Department of Oncology, Shanghai Medical College, Fudan University, Shanghai, China.
Front Oncol. 2021 Jun 14;11:681406. doi: 10.3389/fonc.2021.681406. eCollection 2021.
To elucidate the prognostic significance of mean corpuscular volume (MCV), with implications of habitual alcohol intake in stage II-III colorectal cancer (CRC).
MCV had the potential to become an ideal prognostic biomarker and be put into clinical application. Few studies, however, have explored whether habitual alcohol intake which greatly increased the value of MCV would affect the prognostic role of MCV.

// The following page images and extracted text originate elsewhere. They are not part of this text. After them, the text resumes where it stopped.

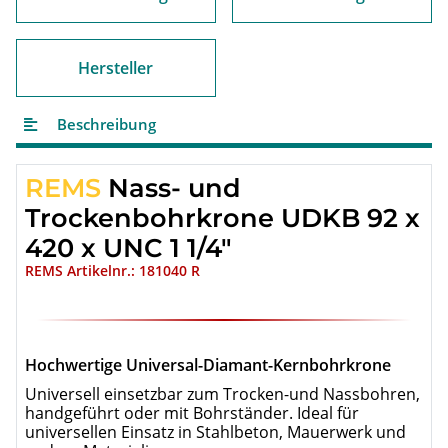
Hersteller
Beschreibung
REMS
Nass- und
Trockenbohrkrone UDKB 92 x
420 x UNC 1 1/4"
REMS Artikelnr.: 181040 R
Hochwertige Universal-Diamant-Kernbohrkrone
Universell einsetzbar zum Trocken-und Nassbohren,
handgeführt oder mit Bohrständer. Ideal für
universellen Einsatz in Stahlbeton, Mauerwerk und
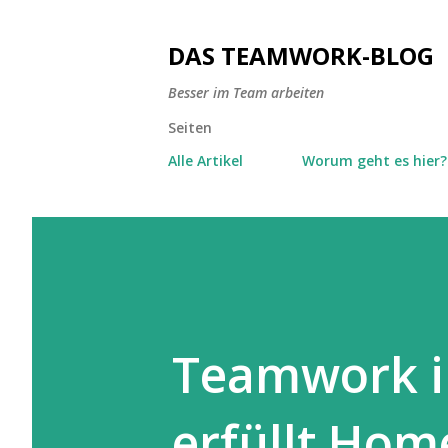
DAS TEAMWORK-BLOG
Besser im Team arbeiten
Seiten
Alle Artikel
Worum geht es hier?
Teamwork i
erfüllt Hom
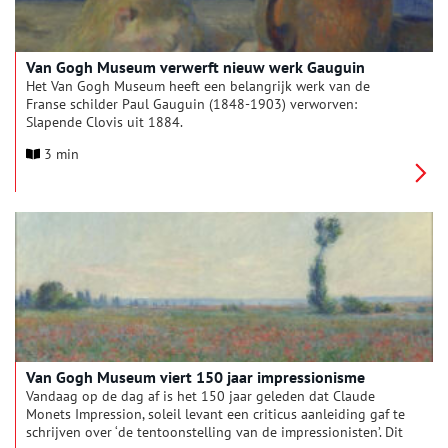
Van Gogh Museum verwerft nieuw werk Gauguin
Het Van Gogh Museum heeft een belangrijk werk van de
Franse schilder Paul Gauguin (1848-1903) verworven:
Slapende Clovis uit 1884.
3 min
Van Gogh Museum viert 150 jaar impressionisme
Vandaag op de dag af is het 150 jaar geleden dat Claude
Monets Impression, soleil levant een criticus aanleiding gaf te
schrijven over ‘de tentoonstelling van de impressionisten’. Dit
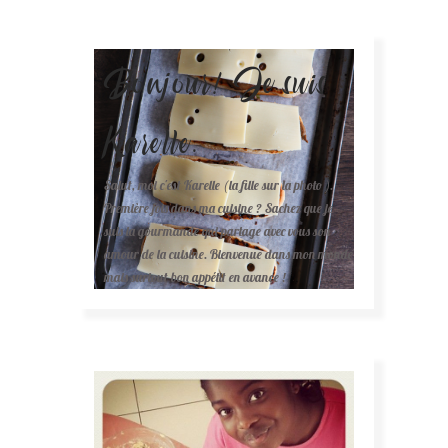
Bonjour! Je suis
Karelle.
Salut, moi c'est Karelle (la fille sur la photo ).
Première fois dans ma cuisine ? Sachez que je
suis la gourmande qui partage avec vous son
amour de la cuisine. Bienvenue dans mon monde
mais surtout bon appétit en avance !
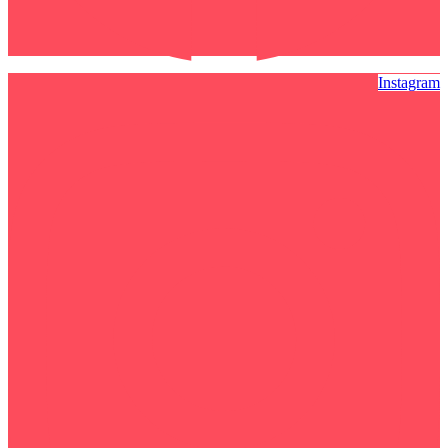
Instagram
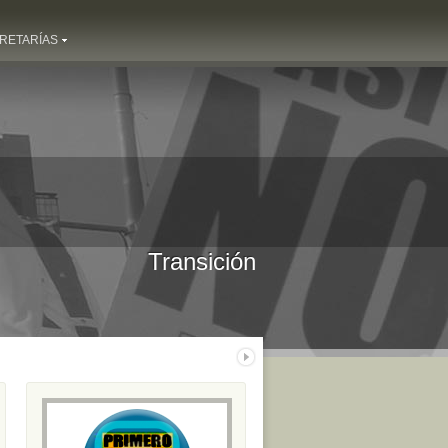
RETARÍAS
Transición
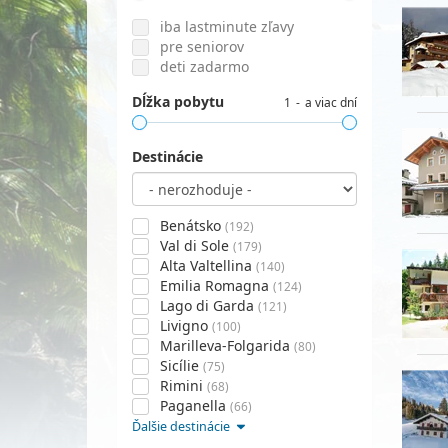
iba lastminute zľavy
pre seniorov
deti zadarmo
Dĺžka pobytu
1
a viac dní
Destinácie
Benátsko
(192)
Val di Sole
(179)
Alta Valtellina
(140)
Emilia Romagna
(124)
Lago di Garda
(121)
Livigno
(100)
Marilleva-Folgarida
(80)
Sicílie
(75)
Rimini
(68)
Paganella
(66)
Ďalšie destinácie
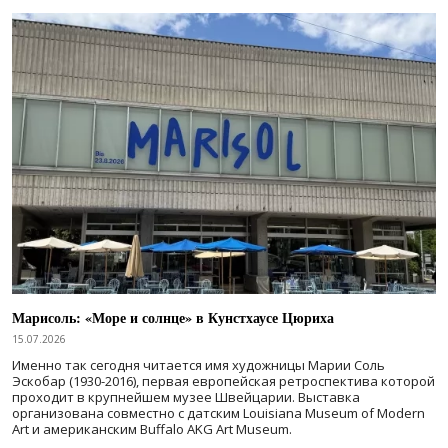
Марисоль: «Море и солнце» в Кунстхаусе Цюриха
15.07.2026
Именно так сегодня читается имя художницы Марии Соль
Эскобар (1930-2016), первая европейская ретроспектива которой
проходит в крупнейшем музее Швейцарии. Выставка
организована совместно с датским Louisiana Museum of Modern
Art и американским Buffalo AKG Art Museum.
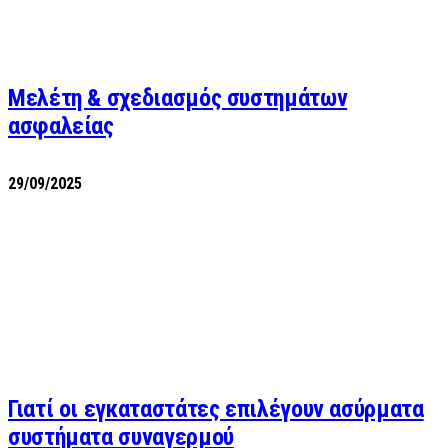
Μελέτη & σχεδιασμός συστημάτων
ασφαλείας
29/09/2025
Γιατί οι εγκαταστάτες επιλέγουν ασύρματα
συστήματα συναγερμού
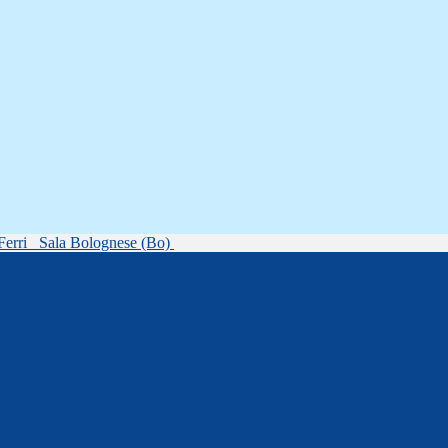
Ferri
Sala Bolognese (Bo)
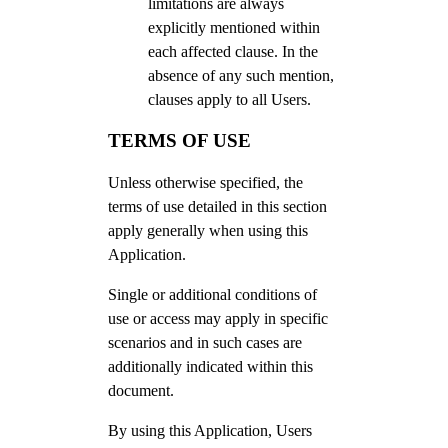
limitations are always
explicitly mentioned within
each affected clause. In the
absence of any such mention,
clauses apply to all Users.
TERMS OF USE
Unless otherwise specified, the
terms of use detailed in this section
apply generally when using this
Application.
Single or additional conditions of
use or access may apply in specific
scenarios and in such cases are
additionally indicated within this
document.
By using this Application, Users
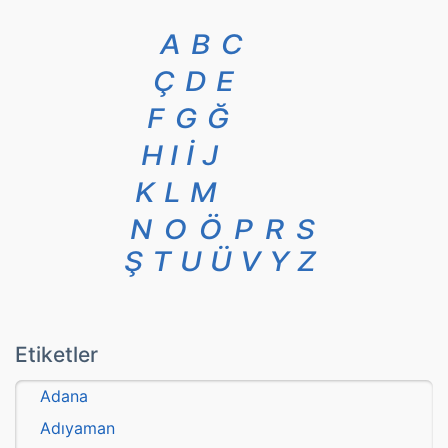
A
B
C
Ç
D
E
F
G
Ğ
H
I
İ
J
K
L
M
N
O
Ö
P
R
S
Ş
T
U
Ü
V
Y
Z
Etiketler
Adana
Adıyaman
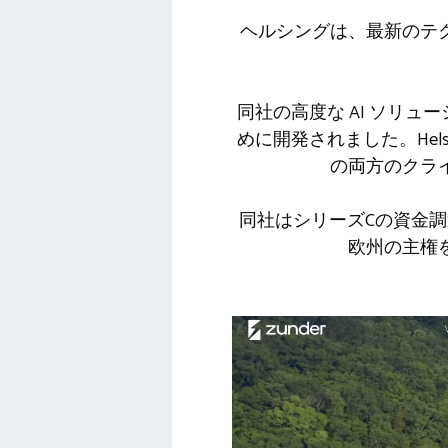
ヘルシングは、最新のテ
同社の高度な AI ソリ
めに開発されました。Hel
の両方のクラ
同社はシリーズCの資金調
欧州の主権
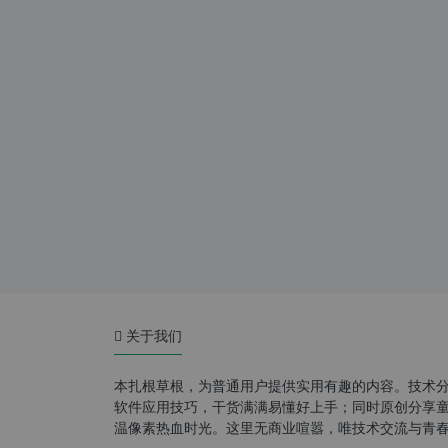
关于我们
本扎根草根，为普通用户提供实用有趣的内容。技术
软件应用技巧，干货满满易懂好上手；同时原创分享童年游
温像素热血时光。这里无商业喧嚣，唯技术交流与青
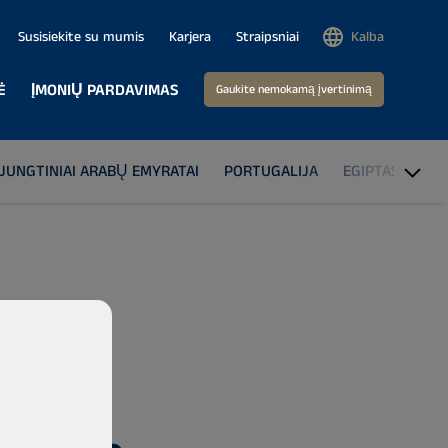
Susisiekite su mumis
Karjera
Straipsniai
Kalba
Ė
ĮMONIŲ PARDAVIMAS
Gaukite nemokamą įvertinimą
JUNGTINIAI ARABŲ EMYRATAI
PORTUGALIJA
EGIPTAS
TU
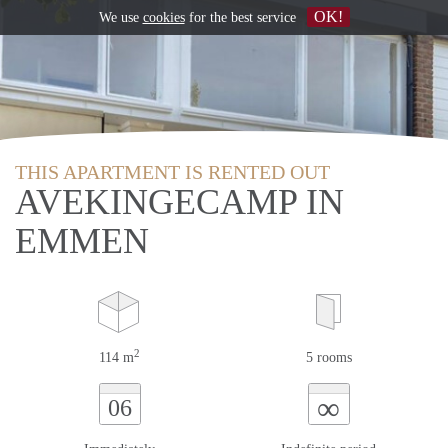
OK!
We use
cookies
for the best service
THIS APARTMENT IS RENTED OUT
AVEKINGECAMP IN
EMMEN
2
114 m
5 rooms
∞
06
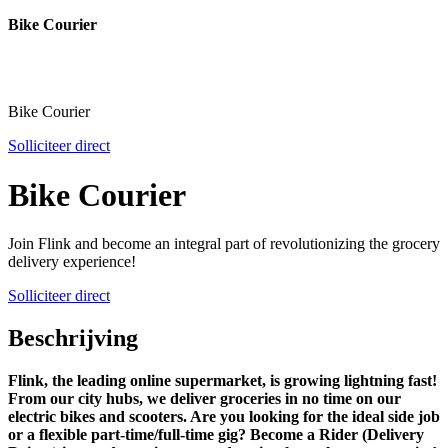
Bike Courier
Bike Courier
Solliciteer direct
Bike Courier
Join Flink and become an integral part of revolutionizing the grocery
delivery experience!
Solliciteer direct
Beschrijving
Flink, the leading online supermarket, is growing lightning fast!
From our city hubs, we deliver groceries in no time on our
electric bikes and scooters. Are you looking for the ideal side job
or a flexible part-time/full-time gig? Become a Rider (Delivery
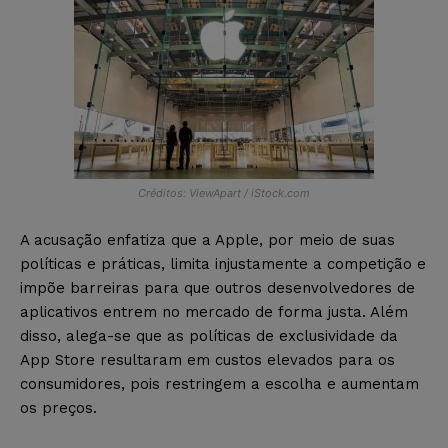
Créditos: ViewApart / iStock.com
A acusação enfatiza que a Apple, por meio de suas
políticas e práticas, limita injustamente a competição e
impõe barreiras para que outros desenvolvedores de
aplicativos entrem no mercado de forma justa. Além
disso, alega-se que as políticas de exclusividade da
App Store resultaram em custos elevados para os
consumidores, pois restringem a escolha e aumentam
os preços.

Eligible patients were identified from the CRC database of Fudan University Shanghai Cancer Center (FUSCC) between January 2012 and December 2013. Survival analyses were constructed using the Kaplan-Meier method to evaluate the survival time distribution, and the log-rank test was used to determine the survival differences. Univariate and multivariate Cox proportional hazard models were built to calculate the hazard ratios of different prognostic factors.
A total of 694 patients diagnosed with stage II-III CRC between January 2012 and December 2013 were identified from FUSCC. Low pretreatment MCV was independently associated with 72.0% increased risk of overall mortality compared with normal MCV (HR = 1.720, 95%CI =1.028-2.876, P =0.039, using normal MCV as the reference). In patients with habitual alcohol intake, however, pretreatment MCV positively correlated with the mortality (P = 0.02) and tumor recurrence (P = 0.002) after adjusting for other known prognostic factors.
In CRC patients without habitual alcohol intake, low (<80 fL) level of pretreatment MCV was a predictor of poor prognosis. In patients with habitual alcohol intake, however, pretreatment MCV showed the opposite prognostic role, which would elicit many fundamental studies to elucidate the mechanisms behind.
阐明平均红细胞体积(MCV)对II - III期结直肠癌(CRC)的预后意义,以及习惯性饮酒对其的影响。
MCV有潜力成为理想的预后生物标志物并应用于临床。然而,很少有研究探讨大幅升高MCV值的习惯性饮酒是否会影响MCV的预后作用。
从2012年1月至2013年12月复旦大学附属肿瘤医院(FUSCC)的CRC数据库中确定符合条件的患者。采用Kaplan - Meier法构建生存分析以评估生存时间分布,并用对数秩检验确定生存差异。建立单因素和多因素Cox比例风险模型以计算不同预后因素的风险比。
从FUSCC中确定了2012年1月至2013年12月期间诊断为II - III期CRC的694例患者。与正常MCV相比,治疗前低MCV与总死亡率风险增加72.0%独立相关(HR = 1.720,95%CI = 1.028 - 2.876,P = 0.039,以正常MCV为参照)。然而,在习惯性饮酒的患者中,在调整其他已知预后因素后,治疗前MCV与死亡率(P = 0.02)和肿瘤复发(P = 0.002)呈正相关。
在无习惯性饮酒的CRC患者中,治疗前低(<80 fL)水平的MCV是预后不良的预测指标。然而,在习惯性饮酒的患者中,治疗前MCV显示出相反的预后作用,这将引发许多基础研究以阐明其背后的机制。